A SICK 92-year-old woman faces having her clifftop home demolished - and being forced to pay up to £30,000 for the privilege.
Wealden District Council says the house at Crangon Cottages, Birling Gap, is unsafe and could collapse at any moment.
It is applying to magistrates for permission to knock it down.
And a spokesman confirmed that if successful, it would then make owner Lizzie Lazareno pay.
He said: "We have to go through with demolition as the building is dangerous.
"We will then recover the cost from the owner as it is her responsibility if the house is unsafe."
Lizzie, who is in poor health, has been staying with her son in Hertfordshire for several months.
Planning consultant Alan Edgar, who is to lead a challenge in the courts against demolition, recently carried out a survey of her home.
Mr Edgar, a member of the Birling Gap Cliff Preservation Society, said: "She is quite infirm and the last thing she needs is for her house to be knocked down and then be asked to pay for the privilege.

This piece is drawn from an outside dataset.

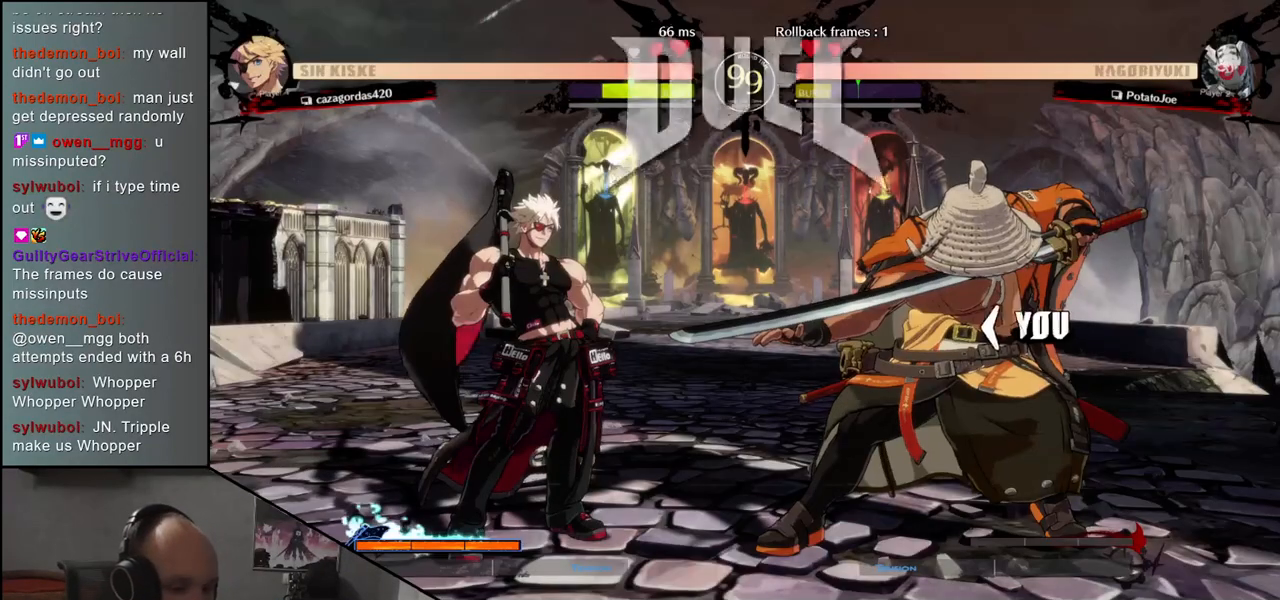
{"buttons": [], "left_stick": "left", "events": [[183, "left_stick", "left"]]}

"We will most certainly be contesting this. I don't think they have any right to do it."
The society is calling on council planners to approve a cliff protection scheme.

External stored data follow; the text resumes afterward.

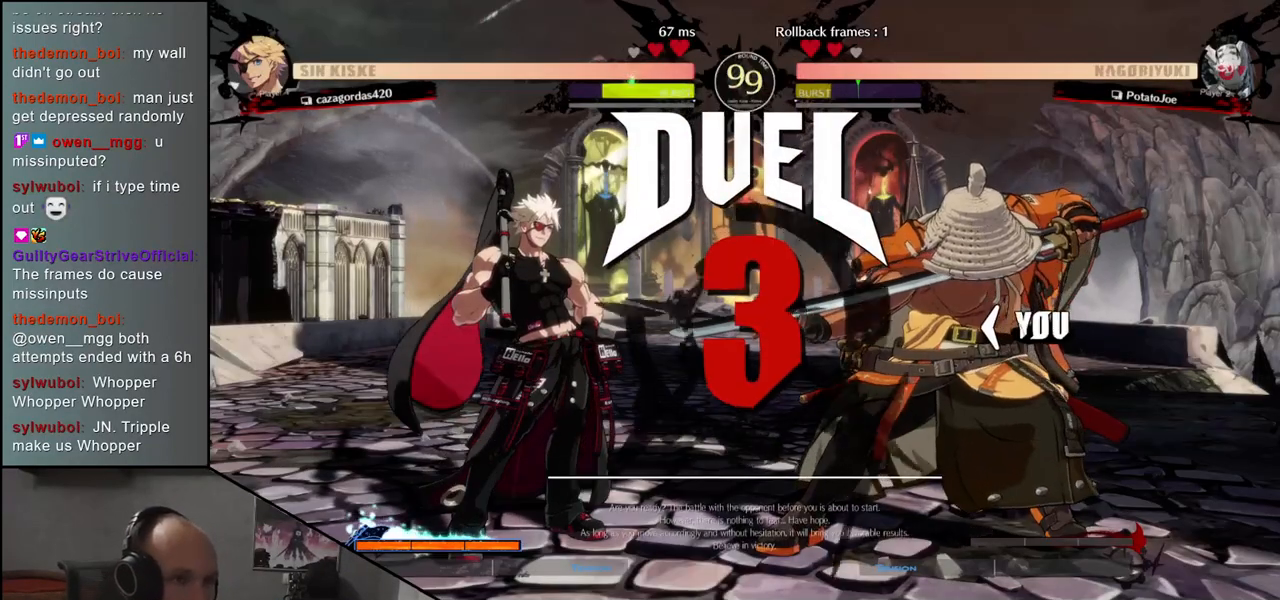
{"buttons": [], "left_stick": "left", "events": []}
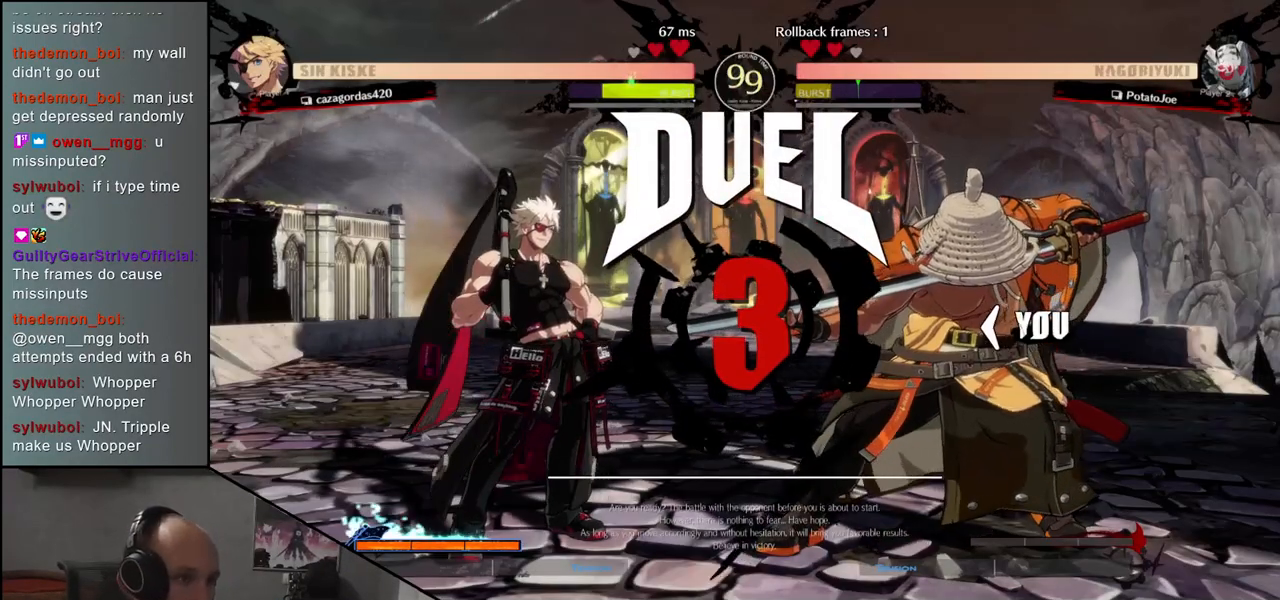
{"buttons": [], "left_stick": "left", "events": []}
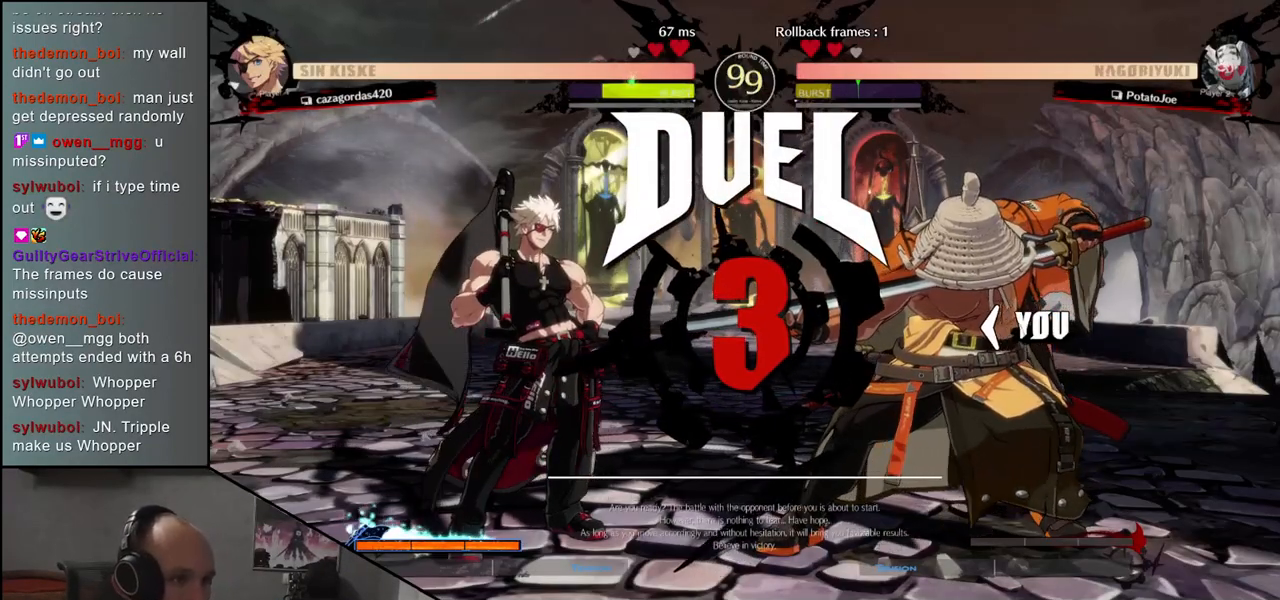
{"buttons": [], "left_stick": "left", "events": []}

Last month Wealden Council rejected a £300,000 scheme.
But the society is to try again, and this month submitted a new application for a smaller £40,000 scheme.
Society member Jean Fawbert lives just two doors away from Lizzie and also lives under the constant fear of demolition.
She said: "The scheme we are proposing is to protect the base of the cliff from erosion with large rocks to show the council that it works and that a bigger scheme is necessary.
"These houses shouldn't be allowed to just be demolished or fall into the sea."
And she added that if demolition does go ahead the council should at least pay a contribution to the cost.
There are now just six cottages in the tiny terrace at Birling Gap.
Fifteen years ago the pilot's cottage at the end of the terrace crumbled into the sea and in 1995 the next cottage along was demolished.
The surrounding land is owned by the National Trust, which rejected the society's bid for a cliff protection scheme last November.
Residents were told that sea defences were not favoured by the Trust as they were often unsustainable.